The question in that case is one that has never been presented to the Supreme Court before: whether the Kansas Constitution guarantees the same right to privacy as the U.S. Constitution, and thus provides the same right to abortion that was found in the landmark 1972 U.S. Supreme Court decision, Roe vs. Wade.

A few other issues coming up this week:

• A hearing Monday in the House Taxation Committee on H.B. 2387, providing a sales tax for materials purchased to repair certain property destroyed by wildfires this year.

• Hearings Tuesday in the House Water and Environment Committee, chaired by Rep. Tom Sloan, R-Lawrence. One bill would raise certain fees paid by water customers, farmers and ranchers that go into the state water fund. The other would impose more oversight by the Kansas Corporation Commission over oil and gas operators who hold mineral leases giving them the right to drill on other people’s property.

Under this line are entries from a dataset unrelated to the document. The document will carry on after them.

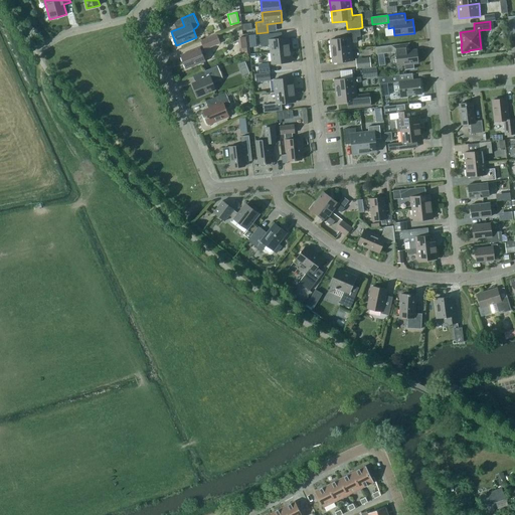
[(360,36),(359,28),(347,29),(348,37),(330,39),(331,51),(351,49),(351,42),(357,42),(356,37),(360,36)]
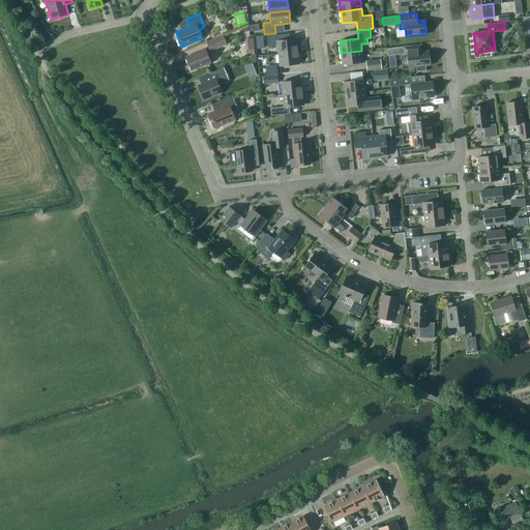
[(277,46),(277,53),(297,51),(296,46),(297,46),(297,38),(283,40),(282,33),(267,35),(268,47),(277,46)]
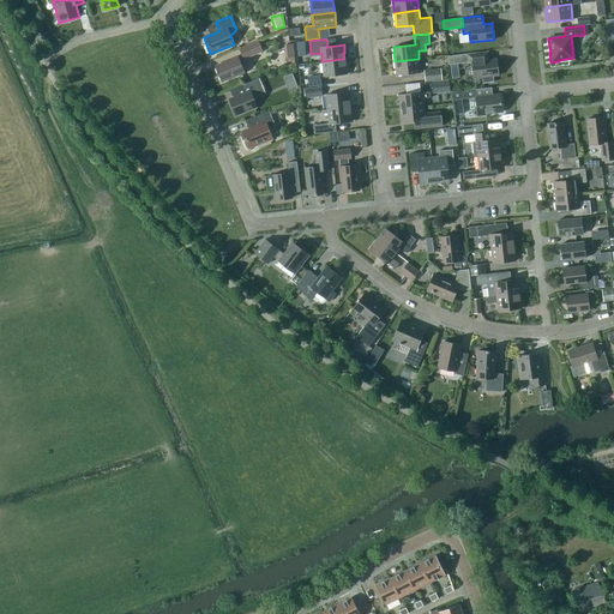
[(239,48),(244,59),(263,52),(258,41),(239,48)]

• A hearing Wednesday in the Senate Commerce Committee on a bill directing the Kansas Department of Labor to develop a state plan for writing and enforcing the state’s own workplace safety rules, thus allowing the state to opt out of the jurisdiction of the U.S. Occupational Safety and Health Administration.

• And a hearing Thursday in the House Taxation Committee on a bill amending the property tax lid that lawmakers imposed on local governments in 2015, and then modified last year.